=== Excerpt ===

1.2: Applications

Transducers and rotating machines that are described by the lumped parameter models of Chapter 4 are so pervasive a part of modern day technology that their development might be regarded as complete But, with new technologies outside the domain of electromechanics, there come new needs for electromechanical devices. The transducers used to drive high-speed computer print-outs are an example. Ne devices in other areas also result in electromechanical innovations. For example, high power solidstate electronics is revolutionizing the design and utilization of rotating machines.

As energy needs press the capabilities of electric power systems, rotating machines continue to be the mainstay of energy conversion to electrical form. Synchronous generators are subject to increasingly stringent demands. To improve capabilities, superconducting windings are being incorporated into a new class of generators. In these synchronous alternators, magnetic materials no longer play the essential role that they do in conventional machines, and new design solutions are required.

The Van de Graaff machine also considered in Chapter 4 should not be regarded as a serious approach to bulk power generation, but nevertheless represents an important approach to the generation of extremely high potentials. It is also the grandfather of proposed energy conversion approaches. An example is the electrogasdynamic "thermal-to-electric" energy converter of Chapter 9, Sec. 9.

Chapters 5 and 6 begin to hint at the diversity of applications outside the domain of lumped parameter electromechanics. The behavior of charged particles in moving fluids is important for understanding liquid insulation in transformers and cables. Again, in the area of power generation and distribution, ions and charged macroscopic particles contribute to the contamination of high-voltage insulators. Also related to the overhead line transmission of electric power is the generation of audible noise. In this case, the charged particles considered in Chapter 5 contribute to the transduction of electrical energy into acoustic form, the result being a sufficient nuisance that it figures in the determination of rights of way.

Some examples in Chapter 5 are intended to give basic background relevant to the control of particulate air pollution. The electrostatic precipitator is widely used for air pollution control. Gases cleaned range from the recirculating air within a single room to the exhaust of a utility. With industries of all sorts committed to the use of increasingly dirtier fuels, new devices that also exploit electrical forces are under development. These include not only air pollution control equipment but devices for painting, agricultural spraying, powder deposition and the like.

Image processing is an application of charged particle dynamics, as are other matters taken up in later chapters. Charged droplet printing is under development as a means of marrying the computer to the printed page. Xerographic and aerosol printing of considerable variety exploit electrical forces on particles.

A visit to a printing plant, to a paper mill or to a textile factory makes the importance of charges and associated electrical forces on moving materials obvious. The charge relaxation processes considered in Chapter 5 are fundamental to understanding such phenomena.

The induction machines considered in Chapter 6 are the most common type of rotating motor. But related interactions between moving conductors and magnetic fields also figure in a host of other applications. The development of high-speed ground transportation has brought into play the linear induction machine as a means of propulsion, and induced magnetic forces as a means of producing magnetic lift. Even if these developments do not reach maturity, the induction type of interaction would remain important because of its application to material transport in manufacturing processes, and to melting, levitation and pumping in metallurgical operations. The application of induced magnetic forces to the sorting of refuse is an example of how such processes can figure in seemingly unrelated areas.

Saved entries:
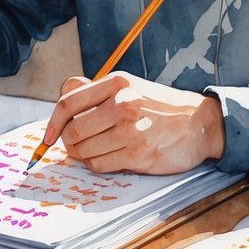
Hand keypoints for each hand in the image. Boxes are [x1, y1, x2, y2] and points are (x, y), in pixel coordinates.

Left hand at [41, 71, 224, 173]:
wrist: (201, 123)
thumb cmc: (160, 106)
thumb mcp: (130, 86)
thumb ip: (96, 90)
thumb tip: (64, 93)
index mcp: (117, 83)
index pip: (68, 102)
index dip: (52, 123)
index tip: (48, 136)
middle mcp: (122, 104)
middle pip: (72, 131)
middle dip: (68, 143)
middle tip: (77, 145)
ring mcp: (131, 131)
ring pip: (84, 151)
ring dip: (83, 155)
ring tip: (96, 150)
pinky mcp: (138, 154)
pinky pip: (101, 165)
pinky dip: (98, 165)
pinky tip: (109, 157)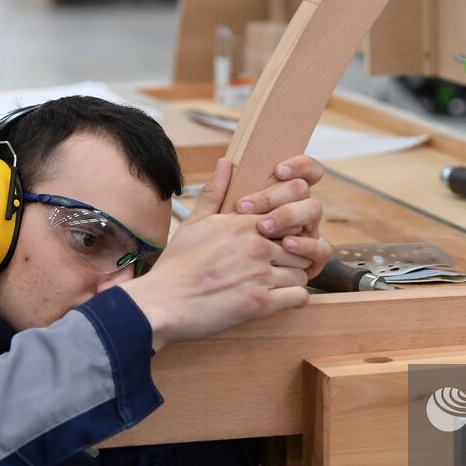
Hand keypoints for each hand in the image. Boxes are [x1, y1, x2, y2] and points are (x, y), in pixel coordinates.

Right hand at [121, 159, 311, 347]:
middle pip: (301, 245)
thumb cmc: (177, 264)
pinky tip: (278, 299)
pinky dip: (293, 299)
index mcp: (244, 223)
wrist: (162, 302)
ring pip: (303, 272)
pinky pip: (299, 297)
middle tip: (282, 265)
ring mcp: (260, 274)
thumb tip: (226, 162)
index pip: (291, 217)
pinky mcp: (261, 303)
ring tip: (277, 284)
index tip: (281, 241)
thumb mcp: (195, 222)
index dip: (289, 231)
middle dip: (295, 256)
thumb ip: (216, 192)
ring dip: (293, 279)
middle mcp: (257, 245)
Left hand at [214, 154, 330, 282]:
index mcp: (281, 197)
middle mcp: (298, 211)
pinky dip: (306, 245)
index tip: (278, 170)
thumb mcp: (211, 223)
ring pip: (314, 212)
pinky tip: (287, 245)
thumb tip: (224, 162)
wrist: (220, 289)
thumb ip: (217, 193)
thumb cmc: (217, 252)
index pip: (305, 170)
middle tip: (246, 207)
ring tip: (263, 226)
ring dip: (289, 215)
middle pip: (303, 190)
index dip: (299, 165)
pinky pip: (322, 248)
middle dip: (276, 195)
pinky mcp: (312, 260)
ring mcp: (307, 234)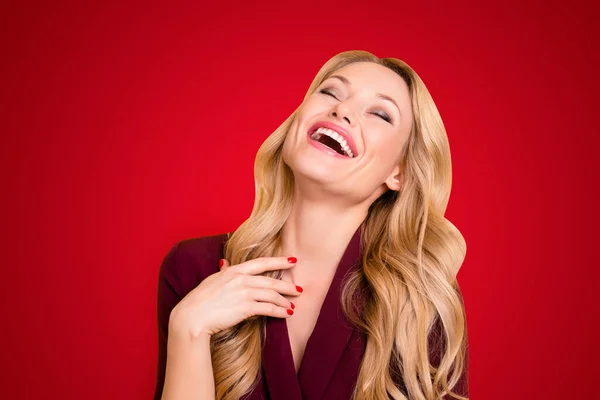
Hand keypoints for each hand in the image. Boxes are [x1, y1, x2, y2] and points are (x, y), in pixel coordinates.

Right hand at [169, 256, 302, 338]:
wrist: (192, 317)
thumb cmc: (199, 300)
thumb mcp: (211, 281)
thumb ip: (223, 272)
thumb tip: (224, 263)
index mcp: (233, 271)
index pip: (261, 263)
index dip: (279, 261)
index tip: (293, 261)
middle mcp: (240, 279)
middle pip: (270, 280)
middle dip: (287, 285)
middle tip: (299, 289)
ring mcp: (243, 293)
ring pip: (271, 294)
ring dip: (285, 300)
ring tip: (292, 305)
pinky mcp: (245, 308)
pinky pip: (268, 308)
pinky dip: (280, 311)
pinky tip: (286, 314)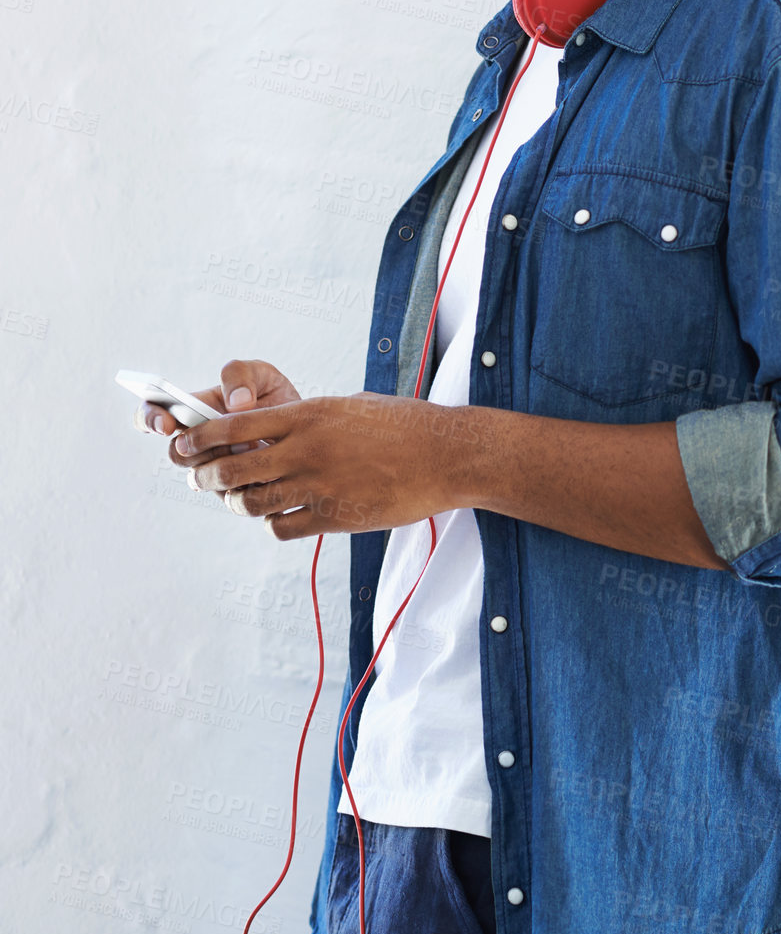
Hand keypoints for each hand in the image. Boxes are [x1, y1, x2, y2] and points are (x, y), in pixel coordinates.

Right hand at [134, 358, 302, 508]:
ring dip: (224, 463)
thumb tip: (236, 403)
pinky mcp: (232, 492)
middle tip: (229, 436)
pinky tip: (267, 467)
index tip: (167, 423)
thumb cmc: (274, 398)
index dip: (150, 419)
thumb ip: (241, 375)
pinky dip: (246, 480)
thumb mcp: (262, 375)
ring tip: (255, 447)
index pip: (152, 415)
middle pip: (177, 453)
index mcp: (192, 411)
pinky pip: (228, 495)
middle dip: (199, 446)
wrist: (309, 431)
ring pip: (200, 477)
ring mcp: (211, 470)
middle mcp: (196, 444)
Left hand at [168, 392, 473, 539]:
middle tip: (203, 479)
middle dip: (207, 477)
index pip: (233, 426)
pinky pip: (282, 527)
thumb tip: (275, 428)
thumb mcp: (349, 406)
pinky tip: (281, 515)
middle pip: (232, 470)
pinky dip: (273, 523)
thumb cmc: (402, 424)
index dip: (199, 436)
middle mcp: (307, 450)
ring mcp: (320, 486)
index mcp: (308, 415)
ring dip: (239, 503)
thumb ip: (309, 419)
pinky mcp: (334, 517)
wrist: (446, 455)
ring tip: (243, 499)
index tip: (183, 442)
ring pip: (251, 503)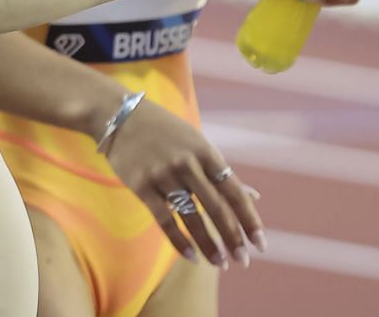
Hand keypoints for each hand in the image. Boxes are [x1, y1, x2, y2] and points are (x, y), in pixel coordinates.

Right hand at [103, 100, 265, 267]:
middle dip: (233, 237)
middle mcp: (187, 163)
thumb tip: (255, 196)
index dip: (249, 219)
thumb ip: (222, 171)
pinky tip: (192, 257)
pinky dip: (180, 241)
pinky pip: (165, 219)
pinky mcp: (142, 185)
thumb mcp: (197, 143)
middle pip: (216, 207)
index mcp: (205, 151)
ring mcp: (163, 174)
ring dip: (209, 244)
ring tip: (220, 262)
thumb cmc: (165, 131)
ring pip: (192, 217)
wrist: (118, 116)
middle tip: (244, 261)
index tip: (260, 243)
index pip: (234, 191)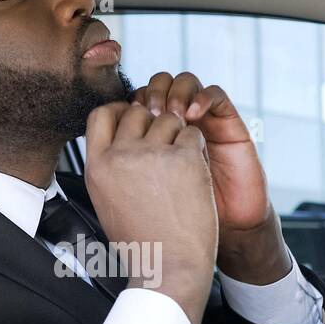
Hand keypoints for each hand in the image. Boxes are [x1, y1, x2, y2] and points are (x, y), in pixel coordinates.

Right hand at [84, 101, 216, 323]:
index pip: (101, 114)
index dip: (120, 111)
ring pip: (167, 119)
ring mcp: (152, 155)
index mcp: (97, 167)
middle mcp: (120, 157)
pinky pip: (192, 134)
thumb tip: (120, 139)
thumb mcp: (107, 201)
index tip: (134, 121)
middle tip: (163, 151)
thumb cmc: (143, 244)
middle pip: (136, 111)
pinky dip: (196, 148)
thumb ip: (109, 166)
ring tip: (179, 169)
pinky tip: (193, 173)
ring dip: (177, 136)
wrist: (169, 269)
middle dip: (153, 124)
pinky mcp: (184, 159)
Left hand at [133, 72, 289, 284]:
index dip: (129, 103)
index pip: (135, 100)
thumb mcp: (138, 191)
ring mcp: (201, 121)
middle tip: (152, 114)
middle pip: (157, 86)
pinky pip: (214, 94)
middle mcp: (174, 124)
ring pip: (183, 82)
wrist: (208, 241)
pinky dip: (202, 98)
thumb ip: (122, 165)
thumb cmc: (173, 223)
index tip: (126, 117)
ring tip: (174, 114)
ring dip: (175, 93)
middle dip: (152, 97)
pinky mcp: (227, 122)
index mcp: (149, 137)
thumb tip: (97, 147)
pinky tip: (194, 114)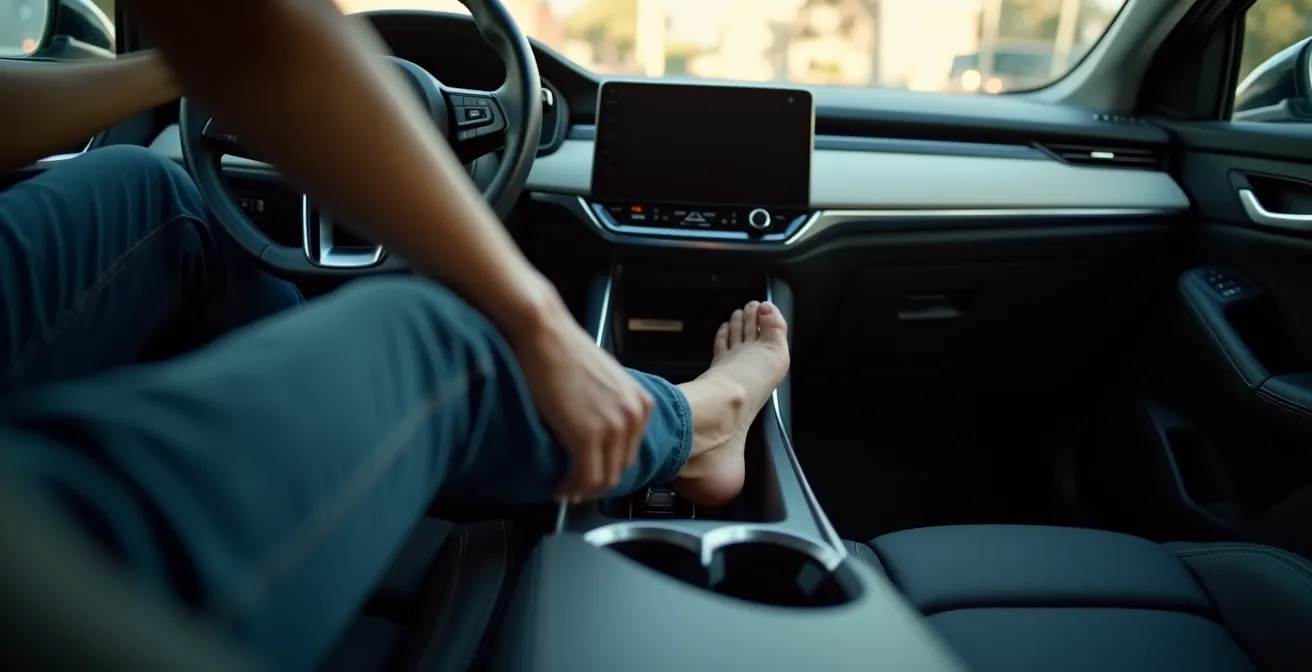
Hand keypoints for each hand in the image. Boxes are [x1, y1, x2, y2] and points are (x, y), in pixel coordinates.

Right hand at [513, 308, 653, 502]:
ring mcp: (613, 427)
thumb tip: (594, 433)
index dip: (609, 468)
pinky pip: (587, 476)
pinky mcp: (587, 436)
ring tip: (565, 490)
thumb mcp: (603, 382)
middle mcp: (634, 415)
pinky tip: (559, 487)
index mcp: (642, 403)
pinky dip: (573, 487)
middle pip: (620, 467)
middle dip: (597, 483)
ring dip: (584, 489)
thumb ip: (609, 408)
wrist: (545, 334)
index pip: (630, 450)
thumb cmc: (565, 351)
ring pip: (605, 478)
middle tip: (574, 488)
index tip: (589, 475)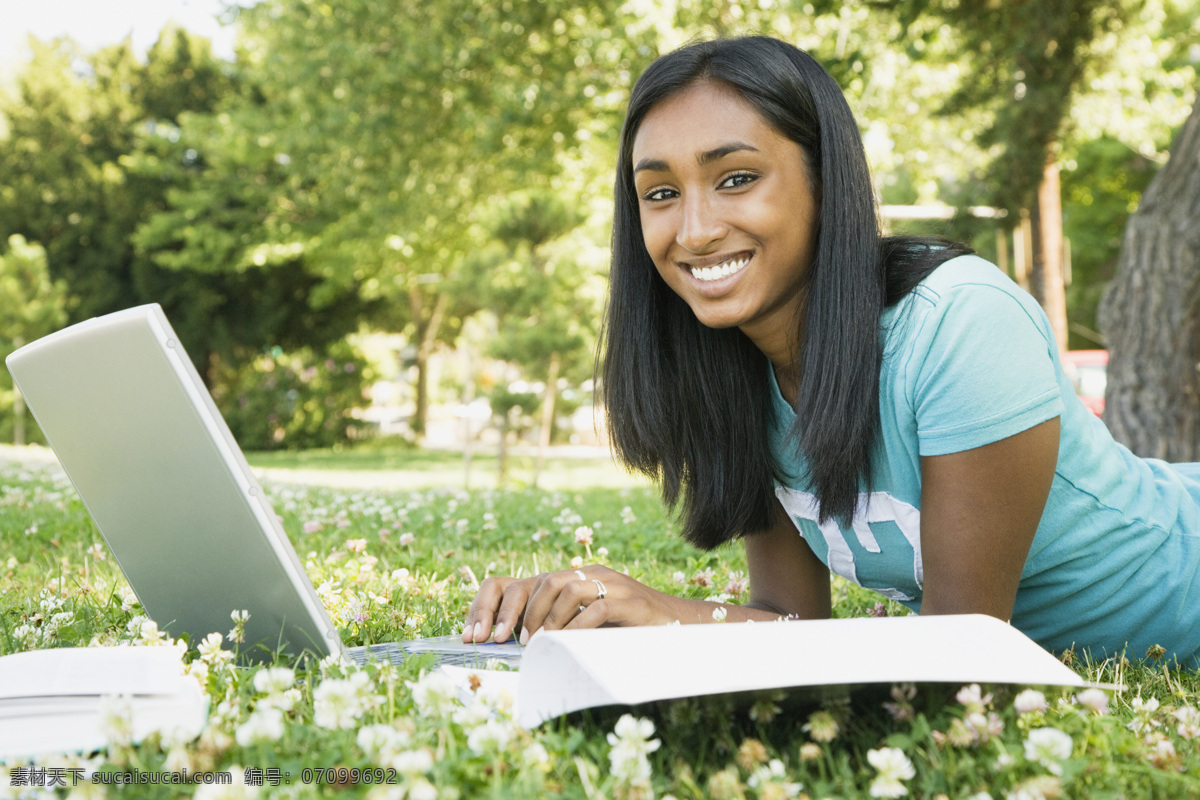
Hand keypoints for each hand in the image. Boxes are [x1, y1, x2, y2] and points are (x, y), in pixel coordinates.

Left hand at [461, 565, 687, 644]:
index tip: (478, 635)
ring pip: (567, 588)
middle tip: (507, 641)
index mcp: (576, 579)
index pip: (526, 581)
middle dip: (517, 612)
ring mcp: (612, 584)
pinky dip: (578, 626)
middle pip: (543, 582)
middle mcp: (591, 575)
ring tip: (536, 643)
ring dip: (545, 618)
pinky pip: (597, 608)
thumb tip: (515, 648)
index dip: (496, 604)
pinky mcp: (631, 601)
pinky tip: (567, 644)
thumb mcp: (588, 626)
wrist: (682, 625)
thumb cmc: (630, 630)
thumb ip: (560, 626)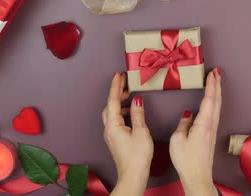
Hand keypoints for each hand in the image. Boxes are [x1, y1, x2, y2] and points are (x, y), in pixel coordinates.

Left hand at [102, 72, 152, 195]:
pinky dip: (123, 113)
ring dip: (120, 103)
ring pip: (112, 113)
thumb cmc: (137, 157)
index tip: (119, 75)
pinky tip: (132, 113)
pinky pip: (116, 120)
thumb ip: (138, 115)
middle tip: (125, 82)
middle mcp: (109, 129)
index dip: (116, 86)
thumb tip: (137, 101)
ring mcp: (111, 135)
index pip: (113, 100)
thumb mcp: (141, 132)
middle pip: (110, 106)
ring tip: (130, 96)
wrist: (133, 175)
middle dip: (117, 93)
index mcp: (113, 125)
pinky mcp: (115, 140)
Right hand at [170, 68, 221, 195]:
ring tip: (216, 82)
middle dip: (217, 85)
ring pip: (217, 106)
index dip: (211, 85)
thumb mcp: (178, 139)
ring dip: (217, 92)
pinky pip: (215, 113)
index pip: (209, 99)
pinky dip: (214, 102)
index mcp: (203, 123)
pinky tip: (212, 102)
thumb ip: (184, 124)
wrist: (197, 176)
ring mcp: (212, 130)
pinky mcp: (211, 135)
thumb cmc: (186, 160)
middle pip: (216, 100)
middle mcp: (211, 125)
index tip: (212, 73)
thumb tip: (188, 115)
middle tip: (217, 72)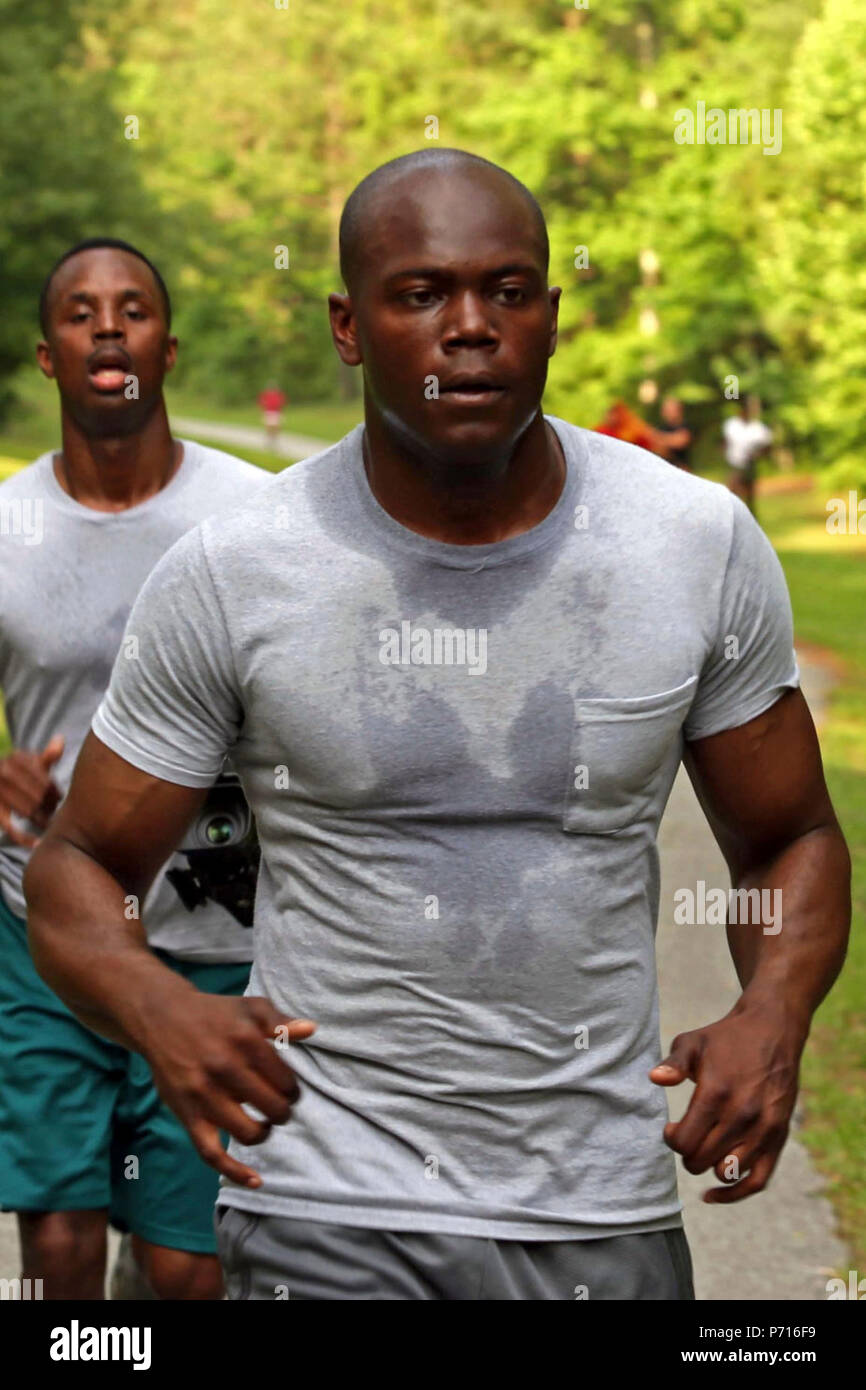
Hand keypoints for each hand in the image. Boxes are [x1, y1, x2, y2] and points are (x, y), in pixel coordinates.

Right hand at [0, 734, 64, 846]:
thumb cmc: (16, 772)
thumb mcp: (29, 762)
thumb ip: (46, 756)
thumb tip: (60, 741)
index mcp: (16, 758)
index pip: (45, 780)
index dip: (56, 793)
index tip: (59, 799)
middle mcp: (4, 772)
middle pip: (39, 796)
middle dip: (49, 806)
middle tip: (54, 811)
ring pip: (28, 811)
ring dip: (41, 819)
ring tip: (47, 820)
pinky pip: (10, 828)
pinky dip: (24, 838)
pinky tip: (37, 844)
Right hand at [141, 989, 316, 1187]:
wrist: (162, 1018)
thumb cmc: (214, 1014)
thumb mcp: (250, 1007)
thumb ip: (280, 1020)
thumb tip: (311, 1030)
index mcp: (245, 1041)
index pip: (285, 1080)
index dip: (293, 1090)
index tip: (289, 1090)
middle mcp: (225, 1068)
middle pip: (272, 1107)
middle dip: (283, 1111)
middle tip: (279, 1107)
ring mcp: (204, 1095)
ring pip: (247, 1132)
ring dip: (264, 1132)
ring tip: (265, 1123)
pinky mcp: (187, 1114)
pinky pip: (211, 1153)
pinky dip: (234, 1172)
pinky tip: (255, 1180)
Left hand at [649, 1004, 805, 1202]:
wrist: (773, 1031)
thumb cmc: (725, 1038)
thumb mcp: (693, 1042)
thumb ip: (673, 1063)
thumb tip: (655, 1079)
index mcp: (717, 1093)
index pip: (685, 1141)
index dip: (672, 1139)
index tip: (672, 1127)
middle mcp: (742, 1115)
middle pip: (702, 1160)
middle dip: (687, 1153)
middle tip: (686, 1135)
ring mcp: (764, 1129)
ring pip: (727, 1172)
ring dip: (708, 1167)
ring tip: (702, 1150)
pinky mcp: (778, 1137)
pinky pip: (758, 1180)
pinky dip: (735, 1193)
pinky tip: (712, 1195)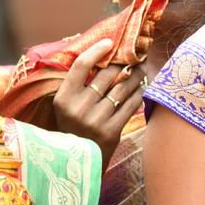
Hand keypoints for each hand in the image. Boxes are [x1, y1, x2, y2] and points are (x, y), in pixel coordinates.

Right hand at [53, 39, 144, 165]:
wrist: (77, 162)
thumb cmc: (73, 127)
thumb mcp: (66, 106)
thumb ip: (78, 84)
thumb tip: (100, 53)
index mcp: (63, 99)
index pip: (81, 66)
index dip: (97, 50)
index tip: (110, 42)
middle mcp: (78, 109)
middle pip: (107, 75)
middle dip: (123, 62)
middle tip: (134, 55)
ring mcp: (95, 121)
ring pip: (122, 89)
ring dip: (135, 76)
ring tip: (141, 68)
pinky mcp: (111, 132)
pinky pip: (129, 106)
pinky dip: (137, 94)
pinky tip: (141, 87)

=== Questions on the material ===
a - According to the applications excerpt, what is the most common type of rotating motor?
b - Swap "electrostatic precipitator" for "electrostatic filter" and write out the applications excerpt from "Some examples in" up to and including "forces on particles.".
The saved entries aren't needed for any of this.

=== Task answers ===
a - Induction machines are the most common type of rotating motor.

b -
Some examples in Chapter 5 are intended to give basic background relevant to the control of particulate air pollution. The electrostatic filter is widely used for air pollution control. Gases cleaned range from the recirculating air within a single room to the exhaust of a utility. With industries of all sorts committed to the use of increasingly dirtier fuels, new devices that also exploit electrical forces are under development. These include not only air pollution control equipment but devices for painting, agricultural spraying, powder deposition and the like.

Image processing is an application of charged particle dynamics, as are other matters taken up in later chapters. Charged droplet printing is under development as a means of marrying the computer to the printed page. Xerographic and aerosol printing of considerable variety exploit electrical forces on particles.